We recently switched to Juniper, which is (almost) completely browser based.

With firefox, I can login without problems (after having symlinked some required libs),

but that's it.

I just can't access any machine at the office   :Crying or Very sad: 

any help appreciated

----------

## chovy

can we merge these two threads if they are related to Juniper VPN?

https://forums.gentoo.org/viewtopic.php?p=2884846#2884846

----------

## alu

Well, the netscreen we use is a program that uses vpn. Not something browser-based.
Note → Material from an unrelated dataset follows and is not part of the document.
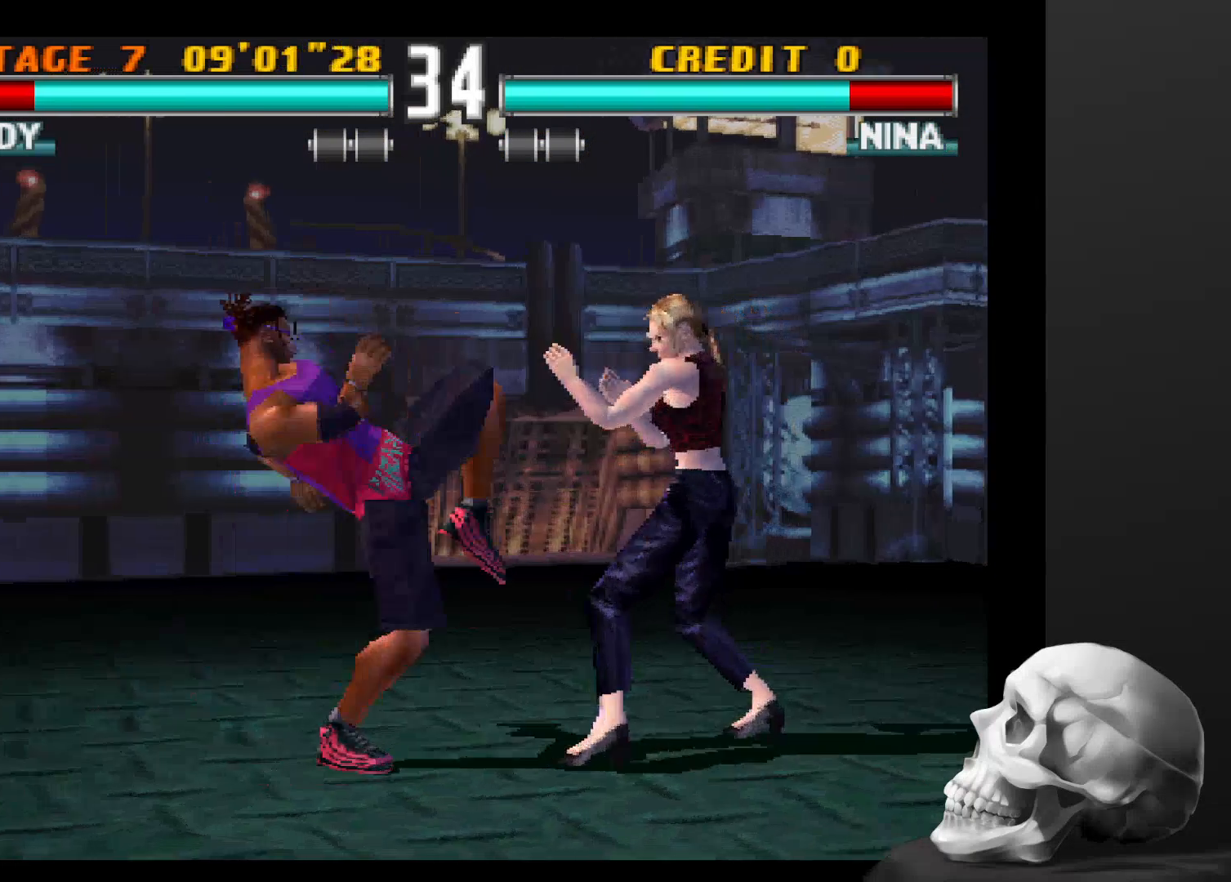
{"buttons": [], "left_stick": "center", "right_stick": "center", "events": []}
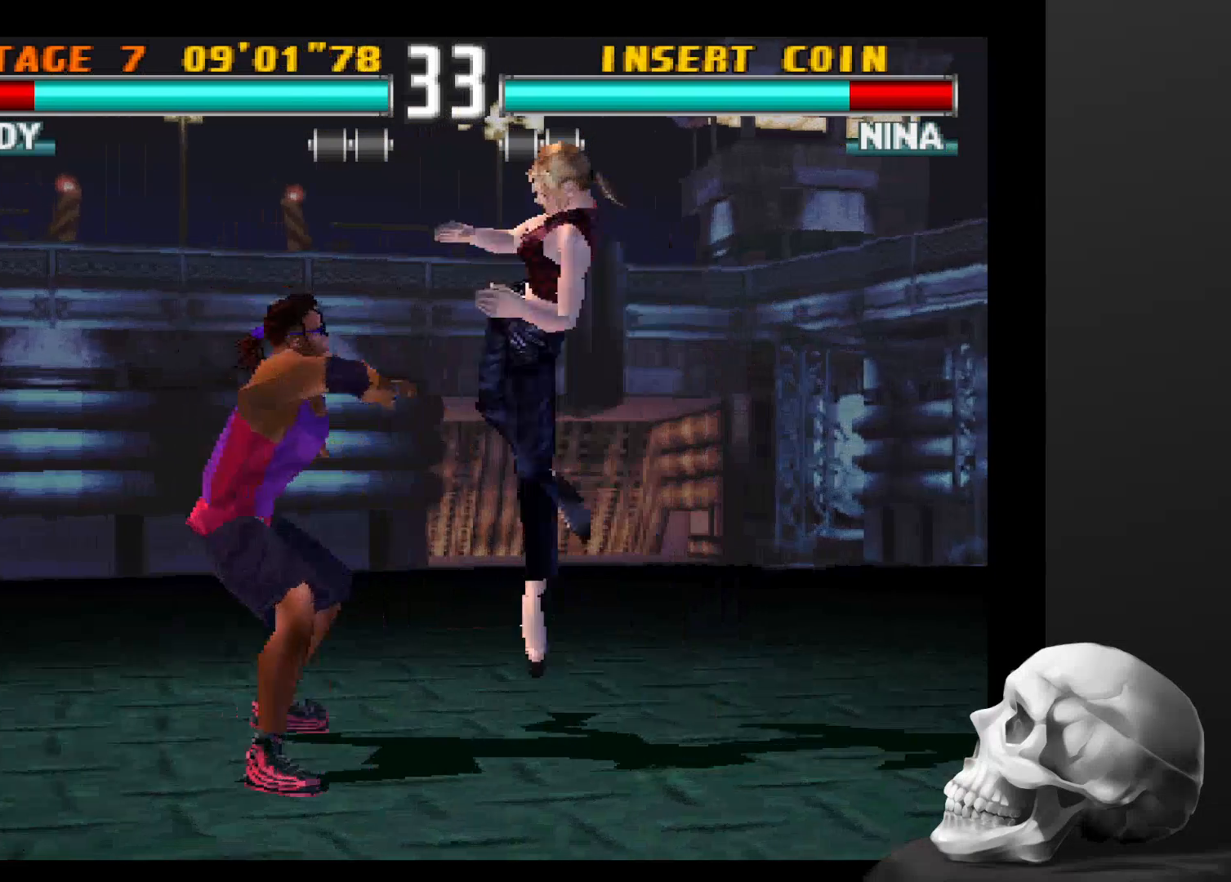
{"buttons": [], "left_stick": "center", "right_stick": "center", "events": []}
I heard there is a client for red-hat, maybe i could port it? Haven't been able to fint it though..

----------

## alu

*bump*

----------

## chovy

no idea...I'm still looking for the steps to get juniper vpn client to work with linux.

----------

## Daxtar

Hi threre,

i just have to wait until my fastest hell machine laptop (300 Mhz) has done compiling the kernel (waiting.... waiting...), and after that, I'll try strongswan to establish an IPSec tunnel to my office. I have idea of strongswan vs. freeswan, but I'll start with strongswan to see if it's working...

as windows client I used to connect with Safenet's ipsec client, this is the one netscreen / juniper are selling as branded software..

greetings, Daxtar

----------

## Daxtar

Feature comparison between strongSwan and openswan

http://www.strongswan.org/

so I'd rather start with openswan, I think I need agressive mode....

----------

## cdunham

 *alu wrote:*   

> Comeone, surley someone knows how this is done.

 

Yes, and stop calling me "Shirley".

I found this helpful: http://www.prolixium.com/netscreen_linux.php

My situation is a bit different than yours, connecting my home net to the office LAN. In this case, I set up the IKE Autokey and IKE Gateway in Aggressive mode, using a pre-shared key, and racoon on a Gentoo box behind by Linksys NAT box (192.168.5.100).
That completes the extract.